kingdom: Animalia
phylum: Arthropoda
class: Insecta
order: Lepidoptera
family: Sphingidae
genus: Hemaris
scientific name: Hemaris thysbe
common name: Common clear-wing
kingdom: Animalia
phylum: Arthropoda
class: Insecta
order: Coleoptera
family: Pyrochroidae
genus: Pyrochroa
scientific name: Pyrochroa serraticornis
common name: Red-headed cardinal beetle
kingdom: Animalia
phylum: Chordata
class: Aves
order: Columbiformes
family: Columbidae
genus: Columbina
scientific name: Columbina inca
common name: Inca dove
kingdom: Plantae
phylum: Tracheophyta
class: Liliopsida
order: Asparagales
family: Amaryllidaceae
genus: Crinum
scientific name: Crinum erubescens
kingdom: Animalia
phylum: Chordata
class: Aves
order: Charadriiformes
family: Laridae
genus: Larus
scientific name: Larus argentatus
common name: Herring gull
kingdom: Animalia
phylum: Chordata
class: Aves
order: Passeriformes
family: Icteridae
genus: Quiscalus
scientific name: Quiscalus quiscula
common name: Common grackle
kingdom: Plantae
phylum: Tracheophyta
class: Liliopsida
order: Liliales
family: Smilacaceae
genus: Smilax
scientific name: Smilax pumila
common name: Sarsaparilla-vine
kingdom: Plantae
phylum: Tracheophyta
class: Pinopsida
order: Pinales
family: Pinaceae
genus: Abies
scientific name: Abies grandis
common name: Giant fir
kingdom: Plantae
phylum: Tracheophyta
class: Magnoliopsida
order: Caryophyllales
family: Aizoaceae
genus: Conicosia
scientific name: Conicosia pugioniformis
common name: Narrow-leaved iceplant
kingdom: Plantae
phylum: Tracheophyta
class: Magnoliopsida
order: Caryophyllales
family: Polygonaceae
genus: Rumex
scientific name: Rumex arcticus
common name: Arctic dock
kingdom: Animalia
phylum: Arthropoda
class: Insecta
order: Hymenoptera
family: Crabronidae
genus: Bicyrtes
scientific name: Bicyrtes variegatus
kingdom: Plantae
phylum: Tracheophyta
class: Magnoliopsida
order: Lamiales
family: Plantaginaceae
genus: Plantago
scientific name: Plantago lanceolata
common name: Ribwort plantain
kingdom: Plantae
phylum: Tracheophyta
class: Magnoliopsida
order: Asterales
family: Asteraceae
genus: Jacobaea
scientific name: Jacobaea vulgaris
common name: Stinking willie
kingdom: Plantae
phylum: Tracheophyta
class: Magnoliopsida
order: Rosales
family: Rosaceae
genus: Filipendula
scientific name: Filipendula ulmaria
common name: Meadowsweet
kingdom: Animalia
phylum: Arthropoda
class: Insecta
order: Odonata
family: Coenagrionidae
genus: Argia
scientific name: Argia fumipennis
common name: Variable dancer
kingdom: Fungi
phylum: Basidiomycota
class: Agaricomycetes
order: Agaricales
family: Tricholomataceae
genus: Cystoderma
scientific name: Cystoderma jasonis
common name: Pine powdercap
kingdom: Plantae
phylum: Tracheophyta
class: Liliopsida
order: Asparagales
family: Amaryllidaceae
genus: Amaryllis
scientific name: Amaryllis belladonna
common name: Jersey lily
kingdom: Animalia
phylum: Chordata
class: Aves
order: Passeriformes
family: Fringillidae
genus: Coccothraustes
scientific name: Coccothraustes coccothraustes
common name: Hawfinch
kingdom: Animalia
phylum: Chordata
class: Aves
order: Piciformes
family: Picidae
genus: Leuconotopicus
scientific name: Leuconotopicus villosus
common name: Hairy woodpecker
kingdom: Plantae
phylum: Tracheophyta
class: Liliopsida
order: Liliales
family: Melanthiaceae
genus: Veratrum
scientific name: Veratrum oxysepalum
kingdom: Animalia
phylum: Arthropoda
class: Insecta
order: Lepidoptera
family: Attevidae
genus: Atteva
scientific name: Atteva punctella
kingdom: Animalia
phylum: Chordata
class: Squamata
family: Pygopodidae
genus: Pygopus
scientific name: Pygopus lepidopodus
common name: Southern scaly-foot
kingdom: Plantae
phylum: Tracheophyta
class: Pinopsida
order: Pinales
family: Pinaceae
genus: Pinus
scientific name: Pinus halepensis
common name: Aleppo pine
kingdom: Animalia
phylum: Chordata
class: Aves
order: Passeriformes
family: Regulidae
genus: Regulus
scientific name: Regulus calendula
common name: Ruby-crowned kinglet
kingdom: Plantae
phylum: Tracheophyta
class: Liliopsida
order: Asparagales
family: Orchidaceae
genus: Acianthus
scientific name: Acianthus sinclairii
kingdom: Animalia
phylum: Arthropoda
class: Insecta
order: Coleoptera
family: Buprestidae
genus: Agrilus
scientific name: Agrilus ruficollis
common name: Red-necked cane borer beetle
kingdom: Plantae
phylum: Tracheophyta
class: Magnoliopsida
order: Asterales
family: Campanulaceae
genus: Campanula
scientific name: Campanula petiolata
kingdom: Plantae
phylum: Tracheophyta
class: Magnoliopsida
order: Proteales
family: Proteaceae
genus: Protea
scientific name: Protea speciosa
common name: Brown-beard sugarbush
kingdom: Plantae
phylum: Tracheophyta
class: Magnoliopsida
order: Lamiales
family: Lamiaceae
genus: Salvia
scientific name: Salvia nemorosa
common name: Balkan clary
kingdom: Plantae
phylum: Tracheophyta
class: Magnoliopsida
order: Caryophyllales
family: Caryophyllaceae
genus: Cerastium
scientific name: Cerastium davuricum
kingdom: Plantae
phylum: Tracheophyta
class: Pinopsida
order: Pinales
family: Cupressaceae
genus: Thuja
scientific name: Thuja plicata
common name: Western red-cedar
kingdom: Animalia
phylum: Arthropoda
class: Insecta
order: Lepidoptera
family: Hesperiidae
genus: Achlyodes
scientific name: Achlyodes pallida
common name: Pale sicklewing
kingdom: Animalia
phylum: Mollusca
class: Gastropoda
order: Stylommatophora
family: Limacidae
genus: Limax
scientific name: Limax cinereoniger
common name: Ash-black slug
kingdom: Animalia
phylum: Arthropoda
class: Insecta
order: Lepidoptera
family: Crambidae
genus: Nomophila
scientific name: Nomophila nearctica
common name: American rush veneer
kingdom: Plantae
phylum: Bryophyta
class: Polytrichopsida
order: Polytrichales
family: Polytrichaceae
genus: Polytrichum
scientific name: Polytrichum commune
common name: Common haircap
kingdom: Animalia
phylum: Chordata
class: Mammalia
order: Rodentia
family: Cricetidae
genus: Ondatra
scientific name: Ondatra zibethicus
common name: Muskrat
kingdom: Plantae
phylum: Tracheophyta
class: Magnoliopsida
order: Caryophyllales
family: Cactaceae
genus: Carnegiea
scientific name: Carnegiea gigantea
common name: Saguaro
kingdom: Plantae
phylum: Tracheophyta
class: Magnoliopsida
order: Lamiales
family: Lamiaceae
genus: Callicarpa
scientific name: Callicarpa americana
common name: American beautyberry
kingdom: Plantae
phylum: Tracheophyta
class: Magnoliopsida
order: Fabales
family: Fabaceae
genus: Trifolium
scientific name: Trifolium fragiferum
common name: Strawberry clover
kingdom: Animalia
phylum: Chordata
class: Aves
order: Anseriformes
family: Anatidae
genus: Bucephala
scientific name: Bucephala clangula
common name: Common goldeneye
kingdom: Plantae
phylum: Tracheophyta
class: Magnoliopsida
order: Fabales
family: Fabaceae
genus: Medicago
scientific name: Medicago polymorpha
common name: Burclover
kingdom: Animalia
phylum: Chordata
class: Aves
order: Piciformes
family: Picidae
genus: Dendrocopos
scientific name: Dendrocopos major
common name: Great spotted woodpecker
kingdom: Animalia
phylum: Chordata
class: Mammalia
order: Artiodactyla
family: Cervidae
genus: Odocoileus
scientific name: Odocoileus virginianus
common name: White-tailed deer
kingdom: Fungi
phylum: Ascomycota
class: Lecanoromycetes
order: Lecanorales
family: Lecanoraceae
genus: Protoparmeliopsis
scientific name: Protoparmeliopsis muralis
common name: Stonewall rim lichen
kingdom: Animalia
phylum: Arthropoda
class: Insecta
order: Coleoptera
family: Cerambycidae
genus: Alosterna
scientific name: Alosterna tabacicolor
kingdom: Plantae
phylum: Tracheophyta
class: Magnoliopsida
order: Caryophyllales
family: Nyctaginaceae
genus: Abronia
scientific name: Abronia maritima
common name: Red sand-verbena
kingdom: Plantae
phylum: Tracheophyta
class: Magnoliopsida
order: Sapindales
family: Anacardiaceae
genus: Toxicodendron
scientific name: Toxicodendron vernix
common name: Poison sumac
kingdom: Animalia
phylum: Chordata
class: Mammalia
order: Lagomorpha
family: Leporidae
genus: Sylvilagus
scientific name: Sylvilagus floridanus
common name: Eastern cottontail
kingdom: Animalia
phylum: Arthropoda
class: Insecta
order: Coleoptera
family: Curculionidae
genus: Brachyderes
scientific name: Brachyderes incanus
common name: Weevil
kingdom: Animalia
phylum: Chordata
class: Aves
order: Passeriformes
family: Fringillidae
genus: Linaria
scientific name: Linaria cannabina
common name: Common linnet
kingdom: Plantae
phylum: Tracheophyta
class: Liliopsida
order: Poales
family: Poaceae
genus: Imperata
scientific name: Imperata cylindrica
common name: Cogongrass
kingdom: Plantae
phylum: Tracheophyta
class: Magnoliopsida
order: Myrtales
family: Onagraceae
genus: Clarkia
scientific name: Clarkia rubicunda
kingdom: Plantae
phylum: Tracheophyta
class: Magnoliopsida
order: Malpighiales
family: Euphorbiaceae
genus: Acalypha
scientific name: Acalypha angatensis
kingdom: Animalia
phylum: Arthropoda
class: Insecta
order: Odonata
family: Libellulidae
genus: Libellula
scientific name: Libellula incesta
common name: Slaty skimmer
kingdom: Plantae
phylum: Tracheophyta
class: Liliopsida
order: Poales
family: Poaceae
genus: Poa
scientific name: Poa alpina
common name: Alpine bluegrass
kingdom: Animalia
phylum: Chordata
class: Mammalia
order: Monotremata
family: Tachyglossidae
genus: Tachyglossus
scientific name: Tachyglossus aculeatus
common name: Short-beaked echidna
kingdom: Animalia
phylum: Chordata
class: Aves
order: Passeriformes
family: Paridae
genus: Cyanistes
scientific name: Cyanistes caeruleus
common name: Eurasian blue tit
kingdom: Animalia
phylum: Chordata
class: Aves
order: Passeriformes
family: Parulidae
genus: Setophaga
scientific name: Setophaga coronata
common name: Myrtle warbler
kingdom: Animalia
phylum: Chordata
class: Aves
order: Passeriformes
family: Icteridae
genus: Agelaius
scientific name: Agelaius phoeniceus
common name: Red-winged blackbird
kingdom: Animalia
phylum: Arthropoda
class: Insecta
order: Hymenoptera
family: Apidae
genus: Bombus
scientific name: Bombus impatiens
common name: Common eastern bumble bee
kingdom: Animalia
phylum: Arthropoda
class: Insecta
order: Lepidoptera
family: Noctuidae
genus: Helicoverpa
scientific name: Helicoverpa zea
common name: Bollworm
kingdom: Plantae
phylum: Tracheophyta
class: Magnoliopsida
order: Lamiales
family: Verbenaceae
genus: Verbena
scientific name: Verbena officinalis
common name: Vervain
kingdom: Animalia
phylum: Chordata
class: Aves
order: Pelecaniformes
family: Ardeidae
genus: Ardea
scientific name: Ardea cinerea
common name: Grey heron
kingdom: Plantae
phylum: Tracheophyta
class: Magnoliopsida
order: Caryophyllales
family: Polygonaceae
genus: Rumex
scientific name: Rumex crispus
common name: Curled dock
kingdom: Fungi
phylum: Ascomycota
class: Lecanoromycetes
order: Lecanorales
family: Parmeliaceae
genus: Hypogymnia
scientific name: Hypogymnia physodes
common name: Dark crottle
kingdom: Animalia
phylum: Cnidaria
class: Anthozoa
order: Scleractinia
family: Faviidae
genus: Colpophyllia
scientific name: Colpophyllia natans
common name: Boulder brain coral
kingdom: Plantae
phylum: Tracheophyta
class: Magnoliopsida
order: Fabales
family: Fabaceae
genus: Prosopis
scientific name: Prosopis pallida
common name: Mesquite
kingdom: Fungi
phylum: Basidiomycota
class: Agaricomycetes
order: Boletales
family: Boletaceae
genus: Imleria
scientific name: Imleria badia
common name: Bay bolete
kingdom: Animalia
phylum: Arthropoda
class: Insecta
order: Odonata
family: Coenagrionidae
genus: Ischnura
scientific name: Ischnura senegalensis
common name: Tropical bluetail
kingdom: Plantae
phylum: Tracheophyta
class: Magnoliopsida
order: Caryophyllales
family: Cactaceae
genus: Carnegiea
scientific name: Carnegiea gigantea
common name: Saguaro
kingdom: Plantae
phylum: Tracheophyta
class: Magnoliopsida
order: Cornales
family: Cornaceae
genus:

» **What is needed**:
Reproduce the stretch from the start of the records through the line containing "scientific name: Columbina inca", substituting "division" for every occurrence of "phylum" and leaving everything else untouched.

» **Finished task**:
kingdom: Animalia
division: Arthropoda
class: Insecta
order: Lepidoptera
family: Sphingidae
genus: Hemaris
scientific name: Hemaris thysbe
common name: Common clear-wing
kingdom: Animalia
division: Arthropoda
class: Insecta
order: Coleoptera
family: Pyrochroidae
genus: Pyrochroa
scientific name: Pyrochroa serraticornis
common name: Red-headed cardinal beetle
kingdom: Animalia
division: Chordata
class: Aves
order: Columbiformes
family: Columbidae
genus: Columbina
scientific name: Columbina inca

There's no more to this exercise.